Partial compliance allows countries to avoid IMF punishment and to push through policies to protect elite interests while shifting the burden of austerity to labor and the poor. Systematic studies indicate that IMF programs typically exacerbate income inequality (Pastor 1987, Garuda 2000, Vreeland 2002, 2003). Pastor (1987) found that “the single most consistent effect the IMF seems to have is the redistribution of income away from workers” (1987a: 89). His finding has been confirmed in more recent studies with broader data and updated methods. Indeed, of all the areas where the IMF may have an impact, income distribution appears to be the one area where there is the most consensus in the literature on the effect of IMF programs.

Thus, we may imagine 4 sets of countries: (1) There are countries favored by the US for political reasons – conditionality has no bite. (2) There are countries not favored by the US whose governments agree with the policies prescribed by the IMF and face no opposition – conditionality is not needed. (3) There are countries not favored by the US whose governments use the IMF agreement to favor domestic elite interests – conditionality is abused. (4) There are countries not favored by the US whose governments agree with conditions but face opposition – conditionality helps push through Pareto improving reforms.

Whether or not IMF conditionality is a good thing depends on how common situation (4) is. Dollar and Svensson (2000) have argued that the IMF should specifically target such situations. This might be a wise move, but it may be politically unfeasible – both at the international and domestic levels. At the international level, how can the IMF resist the pressure to help US allies? At the domestic level, how can the IMF know the true intentions of governments? Yet, unless IMF conditionality is used for situation (4), conditions are useless at best and harmful at worst.

How common is it that IMF programs help to push through policies that are unpopular in the short-run but have positive effects in the long-run? Judging by the dearth of evidence of program success, this is probably not so common. So, perhaps the IMF should scale back its operations, lending only during times of severe crisis and providing policy advice without imposing conditions per se.

Yet, recall the argument of Gould. She finds that private financial institutions provide supplemental financing to countries in crisis only provided that “bank-friendly” conditions are included in IMF arrangements. Using the IMF to enforce developing countries’ commitments of to repay loans may be Pareto enhancing. Without the IMF, private financial institutions may be unwilling to loan to countries in crisis. With the IMF, however, crisis countries – who receive the loans – and private financial institutions – who receive a credible commitment of repayment – are both better off.

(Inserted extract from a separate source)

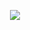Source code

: <p align='center'>
    <img src="https://media.tenor.com/images/9f24fecd73b30cc93ff65efb438f2735/tenor.gif" />
</p>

This suggests a scaling back of conditions to the level of debt repayment. This is something with which the IMF has been quite successful. IMF loans, for example, are almost always repaid. Governments would still have to make tough decisions about how to cut back domestic consumption to repay loans, but they would do so on their own terms.

Scaling back conditionality would have little impact where the IMF lends under political pressures from the US because conditions have never been strictly enforced in these situations. It would have a great impact on other countries, particularly where governments have sought out IMF conditions to push through unpopular policies. This would be a loss in the handful of cases where well-intentioned governments need IMF leverage to make policy changes that will help the country in the long-run. But it would prevent other governments from misusing IMF conditionality to push through policies that shift the burden of austerity on labor and the poor in the name of the IMF.